As you don't follow the HoF rules for rolling the maps, do you reload and replay in order to try out different paths or do you play each attempt in one go?

For someone who picked up the game again after servaral years of hibernation I am just curious but what would will you be able to produce in terms of finishing turn for a good, but not amazing start (Deity, Standard, Pangea)?
I guess the HoF sumbission could give me some indication but I assume those are sort of selected based on getting a legendary start.
 
Your 9-city by T20 start is phenomenal, I was not able to match that despite several attempts at the early game.

To do that, you've gotta pop a lot of ruins by settling cities, to cycle back around to settlers faster. I popped 4 with my first four cities.

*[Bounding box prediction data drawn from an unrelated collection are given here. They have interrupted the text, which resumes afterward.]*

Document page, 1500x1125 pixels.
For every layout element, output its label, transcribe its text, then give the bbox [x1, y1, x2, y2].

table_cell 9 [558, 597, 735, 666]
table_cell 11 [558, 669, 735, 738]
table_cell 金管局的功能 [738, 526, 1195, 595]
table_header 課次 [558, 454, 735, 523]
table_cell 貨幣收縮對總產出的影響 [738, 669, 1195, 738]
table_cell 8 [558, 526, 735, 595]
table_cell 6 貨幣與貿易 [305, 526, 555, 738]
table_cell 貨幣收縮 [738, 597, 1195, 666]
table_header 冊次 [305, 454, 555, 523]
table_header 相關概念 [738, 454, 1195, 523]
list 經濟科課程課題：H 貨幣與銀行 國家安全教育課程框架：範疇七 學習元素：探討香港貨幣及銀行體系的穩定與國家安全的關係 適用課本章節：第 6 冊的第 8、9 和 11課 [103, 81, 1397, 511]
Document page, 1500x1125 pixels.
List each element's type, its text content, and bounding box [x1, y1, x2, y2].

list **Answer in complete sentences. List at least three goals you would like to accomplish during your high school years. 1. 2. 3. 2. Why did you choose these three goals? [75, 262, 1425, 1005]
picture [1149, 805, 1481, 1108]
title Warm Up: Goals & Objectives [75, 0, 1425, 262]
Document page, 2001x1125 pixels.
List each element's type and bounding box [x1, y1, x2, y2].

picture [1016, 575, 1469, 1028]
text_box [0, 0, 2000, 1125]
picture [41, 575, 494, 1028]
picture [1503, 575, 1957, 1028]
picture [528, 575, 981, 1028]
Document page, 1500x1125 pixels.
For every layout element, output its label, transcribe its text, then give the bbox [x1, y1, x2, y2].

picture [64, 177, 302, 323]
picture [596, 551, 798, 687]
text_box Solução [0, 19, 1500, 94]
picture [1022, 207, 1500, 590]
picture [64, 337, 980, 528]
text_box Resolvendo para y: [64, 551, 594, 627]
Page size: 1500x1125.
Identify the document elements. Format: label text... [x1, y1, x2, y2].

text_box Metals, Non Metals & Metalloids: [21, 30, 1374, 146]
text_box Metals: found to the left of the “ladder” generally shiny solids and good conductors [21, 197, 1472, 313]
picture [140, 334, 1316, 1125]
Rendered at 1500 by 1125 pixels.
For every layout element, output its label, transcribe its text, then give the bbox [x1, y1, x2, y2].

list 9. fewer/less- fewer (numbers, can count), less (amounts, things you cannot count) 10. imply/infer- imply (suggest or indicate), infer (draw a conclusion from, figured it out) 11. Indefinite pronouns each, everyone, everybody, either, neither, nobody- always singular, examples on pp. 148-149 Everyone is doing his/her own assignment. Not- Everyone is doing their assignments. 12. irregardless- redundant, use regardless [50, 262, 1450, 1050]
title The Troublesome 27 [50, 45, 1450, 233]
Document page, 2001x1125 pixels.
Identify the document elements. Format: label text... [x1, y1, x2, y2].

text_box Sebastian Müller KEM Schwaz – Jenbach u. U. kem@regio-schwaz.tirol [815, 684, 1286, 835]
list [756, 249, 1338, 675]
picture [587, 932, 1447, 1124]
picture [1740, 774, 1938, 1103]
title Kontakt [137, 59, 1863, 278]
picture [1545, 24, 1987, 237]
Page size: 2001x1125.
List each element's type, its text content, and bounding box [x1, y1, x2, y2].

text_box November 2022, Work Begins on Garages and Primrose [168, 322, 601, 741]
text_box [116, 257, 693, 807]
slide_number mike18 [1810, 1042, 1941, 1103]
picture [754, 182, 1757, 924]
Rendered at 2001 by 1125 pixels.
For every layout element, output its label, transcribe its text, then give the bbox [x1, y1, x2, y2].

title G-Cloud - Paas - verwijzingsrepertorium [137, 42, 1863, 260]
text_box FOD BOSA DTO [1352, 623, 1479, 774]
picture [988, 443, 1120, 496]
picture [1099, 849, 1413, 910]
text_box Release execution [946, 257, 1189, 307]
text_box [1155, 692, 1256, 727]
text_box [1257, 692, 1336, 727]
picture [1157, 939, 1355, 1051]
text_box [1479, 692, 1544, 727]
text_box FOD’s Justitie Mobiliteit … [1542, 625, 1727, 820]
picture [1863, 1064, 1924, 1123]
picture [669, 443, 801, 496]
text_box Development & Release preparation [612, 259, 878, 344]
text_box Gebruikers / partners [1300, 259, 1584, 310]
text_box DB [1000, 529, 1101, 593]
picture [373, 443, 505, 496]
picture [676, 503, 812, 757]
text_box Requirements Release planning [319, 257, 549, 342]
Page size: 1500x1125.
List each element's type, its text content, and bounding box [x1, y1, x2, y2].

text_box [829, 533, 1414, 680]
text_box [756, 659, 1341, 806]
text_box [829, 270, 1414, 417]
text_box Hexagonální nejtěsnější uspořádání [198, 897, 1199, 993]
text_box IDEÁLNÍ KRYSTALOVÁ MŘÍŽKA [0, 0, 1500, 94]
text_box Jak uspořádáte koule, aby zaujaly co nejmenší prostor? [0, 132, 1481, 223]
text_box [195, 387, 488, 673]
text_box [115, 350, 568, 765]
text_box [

Thanks for all that detail @T-hawk! Where do units within a certain distance (say, a melee unit within 5 hexes) but not within range figure into the calculations?

There's no such thing. Within range means within the stated distance per map size. If your unit is within that number of tiles, it counts.

As you don't follow the HoF rules for rolling the maps, do you reload and replay in order to try out different paths or do you play each attempt in one go?

Blatc will replay a map from the start. I mostly don't go back more than a few turns, and usually only if I made some serious mistake like research order.

For someone who picked up the game again after servaral years of hibernation I am just curious but what would will you be able to produce in terms of finishing turn for a good, but not amazing start (Deity, Standard, Pangea)?

Well, any win on Deity is a good one. I've never tried for speed above Emperor. I do know one key is to use spies to steal as many techs as you can.